Nous avons vécu une lune de miel avec CVC, c’est avec eux que nous avons opéré ce virage stratégique, en recentrant le groupe sur son métier cœur de la distribution d’assurance autour des marchés de l’emprunteur, de la santé/prévoyance, du dommage de niches, de la santé internationale et de la gestion de patrimoine. Cette transformation et notre dynamique commerciale dans les 18 pays où nous opérons nous ont permis de générer une croissance organique de 8% en moyenne dans un environnement pourtant très concurrentiel. CVC va nous manquer, nous avons mené ensemble cette séquence tambour battant avec des liens de confiance extraordinaires. Nous avons atteint un niveau de performance élevé qui nous permet aujourd’hui de voir encore plus grand plus loin. Dans le Private Equity, pour qu’une histoire soit belle il faut bien qu’elle se termine.

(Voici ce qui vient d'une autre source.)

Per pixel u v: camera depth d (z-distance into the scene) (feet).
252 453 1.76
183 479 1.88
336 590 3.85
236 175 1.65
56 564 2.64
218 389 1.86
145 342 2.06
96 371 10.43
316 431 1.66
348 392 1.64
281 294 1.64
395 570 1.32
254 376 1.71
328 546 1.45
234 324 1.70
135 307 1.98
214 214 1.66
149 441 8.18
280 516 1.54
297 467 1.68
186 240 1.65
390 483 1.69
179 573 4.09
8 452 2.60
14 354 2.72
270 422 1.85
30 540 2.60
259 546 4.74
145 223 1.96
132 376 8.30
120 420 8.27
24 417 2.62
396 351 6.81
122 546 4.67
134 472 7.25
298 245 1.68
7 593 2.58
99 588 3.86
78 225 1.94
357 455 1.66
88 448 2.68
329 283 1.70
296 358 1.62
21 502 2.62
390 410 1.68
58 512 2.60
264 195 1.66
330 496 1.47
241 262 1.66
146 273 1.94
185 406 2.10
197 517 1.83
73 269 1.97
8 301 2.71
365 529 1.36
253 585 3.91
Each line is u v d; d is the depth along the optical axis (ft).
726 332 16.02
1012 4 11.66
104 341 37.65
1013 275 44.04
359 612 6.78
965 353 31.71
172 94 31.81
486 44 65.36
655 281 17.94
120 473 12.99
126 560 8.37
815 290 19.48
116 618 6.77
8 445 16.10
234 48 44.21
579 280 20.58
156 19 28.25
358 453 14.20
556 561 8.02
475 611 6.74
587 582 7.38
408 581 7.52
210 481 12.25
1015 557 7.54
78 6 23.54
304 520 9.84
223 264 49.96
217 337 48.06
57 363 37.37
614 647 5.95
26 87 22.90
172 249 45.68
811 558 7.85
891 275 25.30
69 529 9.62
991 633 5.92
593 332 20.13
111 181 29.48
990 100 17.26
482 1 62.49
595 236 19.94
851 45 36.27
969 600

"J'espère que le deal que nous venons de sceller va inspirer d'autres acteurs du marché"
Pourquoi le choix s’est porté sur KKR ?
De nombreux fonds d’investissement de grande qualité se sont intéressés à April et le choix était cornélien. KKR l’a notamment emporté car l’équipe avec laquelle nous allons avoir le plaisir de travailler, a parfaitement endossé l’ambition de faire d’April un champion du courtage d’envergure mondiale. Cette nouvelle phase de croissance s’inscrit dans la durée, ce qu’a soutenu KKR en mobilisant son fonds core avec un horizon d’investissement à 10-12 ans. KKR est un des fonds les plus prestigieux au monde avec une forte expertise dans les secteurs de l’assurance et des services financiers. Ils sont dans une logique de développement et d’investissement à nos côtés et vont nous permettre d’élever encore notre niveau de jeu et nous donner les moyens d’aller plus loin, en matière de croissance externe, notamment à l’international, et en matière d’expérience client grâce à l’alliance du meilleur des relations humaines et du digital.
Le marché du M&A étant en plein ralentissement est-ce la bonne période pour une stratégie de Buy & Build ?
Il y a toujours une part d’aléa avec le M&A mais le ralentissement que vous évoquez concerne surtout les grosses opérations et j’espère que le deal que nous venons de sceller va inspirer d’autres acteurs sur le marché.
Résilient pendant les crises, valeur refuge des investisseurs, le secteur du courtage doit-il vraiment craindre quelque chose ?
L’assurance est souvent présentée comme une activité qui fait preuve d’une grande résilience dans les périodes de crises. Nous savons par expérience que les risques existent, notamment sur le terrain réglementaire. Ces menaces peuvent aussi se transformer en opportunité. Nous nous sommes notamment mobilisés pour que la loi Lemoine devienne une réalité en France et permette aux 7 millions d’emprunteurs de retrouver leur liberté de choix avec des économies substantielles à la clé. L’ouverture à la concurrence est toujours une excellente nouvelle pour les consommateurs et une chance pour les acteurs les plus agiles.